Cherie Blair
Cherie Blair, the wife of former English Prime Minister Tony Blair, files a lawsuit against Rupert Murdoch's News Group Newspapers Ltd. in relation to the phone hacking scandal that rocked his media empire. Reuters

Attacking Britain's gender equality record, Cherie Blair, wife of former Prime Minister Tony Blair, has said that even Tunisia has done better.

The barrister demanded fixed seats for female MPs and boardroom posts for women.

Blair was speaking at the Chatham House think tank in London.

The barrister said the government needs to "dramatically accelerate" its plans to get women into a quarter of boardrooms in the UK's biggest companies by 2015, the Daily Mail reports.

She wanted quotas to ensure at least three out of 10 MPs are women.

The Daily Mail writes that though Blair admitted quotas would "breed resentment," she also added, "I am convinced that the continuation of existing inequality is worse."

She cited an example from Tunisia, an emerging democracy, where parties have to nominate at least 50 percent women candidates.
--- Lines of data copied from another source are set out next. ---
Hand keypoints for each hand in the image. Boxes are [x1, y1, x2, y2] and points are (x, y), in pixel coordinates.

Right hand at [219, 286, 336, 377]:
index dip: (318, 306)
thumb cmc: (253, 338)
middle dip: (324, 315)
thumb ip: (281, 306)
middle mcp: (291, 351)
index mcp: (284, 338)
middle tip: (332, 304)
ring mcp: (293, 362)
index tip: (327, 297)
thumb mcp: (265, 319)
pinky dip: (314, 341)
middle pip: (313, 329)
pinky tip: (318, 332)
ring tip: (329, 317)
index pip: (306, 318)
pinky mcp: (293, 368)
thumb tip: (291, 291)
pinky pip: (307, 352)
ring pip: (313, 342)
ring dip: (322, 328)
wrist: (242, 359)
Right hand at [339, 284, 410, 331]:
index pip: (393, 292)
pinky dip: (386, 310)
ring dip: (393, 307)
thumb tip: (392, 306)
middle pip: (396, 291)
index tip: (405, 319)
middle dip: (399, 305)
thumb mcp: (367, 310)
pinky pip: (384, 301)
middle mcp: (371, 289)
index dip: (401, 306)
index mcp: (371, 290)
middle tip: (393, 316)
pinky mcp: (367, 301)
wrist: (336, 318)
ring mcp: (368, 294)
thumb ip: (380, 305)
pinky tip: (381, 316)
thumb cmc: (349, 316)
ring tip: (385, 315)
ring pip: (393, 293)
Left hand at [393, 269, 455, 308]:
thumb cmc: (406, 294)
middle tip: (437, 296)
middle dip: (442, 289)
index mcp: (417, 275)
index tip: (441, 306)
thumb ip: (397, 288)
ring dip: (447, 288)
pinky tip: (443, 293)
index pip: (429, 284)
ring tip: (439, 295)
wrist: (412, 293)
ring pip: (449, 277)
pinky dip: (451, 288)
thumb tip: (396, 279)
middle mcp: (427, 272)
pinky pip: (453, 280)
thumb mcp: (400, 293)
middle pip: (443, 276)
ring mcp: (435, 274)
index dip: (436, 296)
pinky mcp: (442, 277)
Women comprise 24 percent of the constituent assembly which was elected last month.

But women MPs comprise 22 percent of the total in the UK.
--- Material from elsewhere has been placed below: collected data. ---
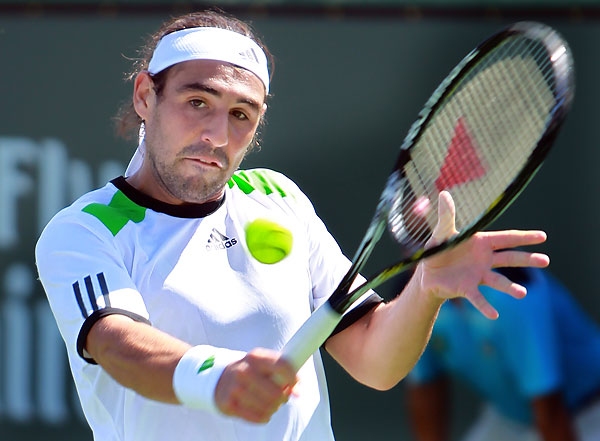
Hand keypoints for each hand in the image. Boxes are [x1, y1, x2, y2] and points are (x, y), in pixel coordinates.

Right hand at [214, 348, 296, 422]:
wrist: (220, 378)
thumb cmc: (251, 371)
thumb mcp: (264, 363)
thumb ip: (283, 372)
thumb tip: (298, 391)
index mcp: (255, 357)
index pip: (282, 366)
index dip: (293, 378)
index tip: (296, 385)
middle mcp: (243, 371)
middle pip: (276, 393)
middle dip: (283, 397)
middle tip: (281, 396)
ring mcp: (234, 388)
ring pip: (268, 407)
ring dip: (274, 408)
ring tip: (270, 403)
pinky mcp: (228, 404)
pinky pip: (257, 417)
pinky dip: (264, 417)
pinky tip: (262, 411)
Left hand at [417, 191, 548, 318]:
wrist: (426, 273)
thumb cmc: (438, 250)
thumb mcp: (441, 232)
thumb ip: (446, 216)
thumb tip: (444, 194)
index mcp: (481, 243)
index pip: (506, 238)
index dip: (523, 237)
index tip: (543, 237)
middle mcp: (484, 260)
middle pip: (509, 258)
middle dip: (527, 259)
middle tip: (545, 261)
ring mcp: (478, 275)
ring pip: (498, 281)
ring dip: (510, 288)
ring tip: (522, 293)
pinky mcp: (467, 289)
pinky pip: (478, 298)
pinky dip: (485, 306)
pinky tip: (494, 315)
Again in businesses, women make for 8.9 percent of directors in the country's top 250 companies.

Blair admitted that reserved seats would spark criticism that the measures "ensure tokenism, breed resentment and undermine women's progress", writes The Daily Mail.
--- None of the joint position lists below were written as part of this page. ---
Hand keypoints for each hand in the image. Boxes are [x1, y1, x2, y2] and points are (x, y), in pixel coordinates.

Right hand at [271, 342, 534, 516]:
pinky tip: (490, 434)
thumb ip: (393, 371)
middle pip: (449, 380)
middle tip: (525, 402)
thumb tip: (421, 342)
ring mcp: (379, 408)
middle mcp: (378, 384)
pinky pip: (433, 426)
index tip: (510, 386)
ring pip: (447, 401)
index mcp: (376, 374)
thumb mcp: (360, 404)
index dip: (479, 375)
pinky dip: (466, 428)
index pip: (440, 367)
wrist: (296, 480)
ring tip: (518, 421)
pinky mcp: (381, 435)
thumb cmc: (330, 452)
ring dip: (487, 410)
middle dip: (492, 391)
"I grant that quotas are imperfect, but I am convinced that the continuation of existing inequality is even worse," she said.

Blair advocates that 30 percent of seats should be reserved for women in Parliament, as demanded by the U.N. conference on women in Beijing in 1995.

The human rights barrister said that her goal was full gender equality, which she called "both a legitimate aim and a necessary character of a democratic state."

Earlier, Lord Davies of Abersoch drafted a report demanding boardrooms should accommodate 25 percent of women by 2015.

Blair criticised the "reticent" attitudes in the UK which she claimed has prevented quicker progress and left Britain accepting only "incremental equality".

She drew examples from emerging democracies in Africa, Central America and more recently in the Arab world, where "women and men alike are demanding a democracy that doesn't just promote full equality in rhetoric but achieves it in reality."

"In one free and fair election they have leapfrogged what it's taken us decades in the UK and the U.S. to achieve," she said.

Recently Miriam Clegg, wife of the Deputy Prime Minister Nick Clegg, also called for temporary quotas to push the number of women in top business houses.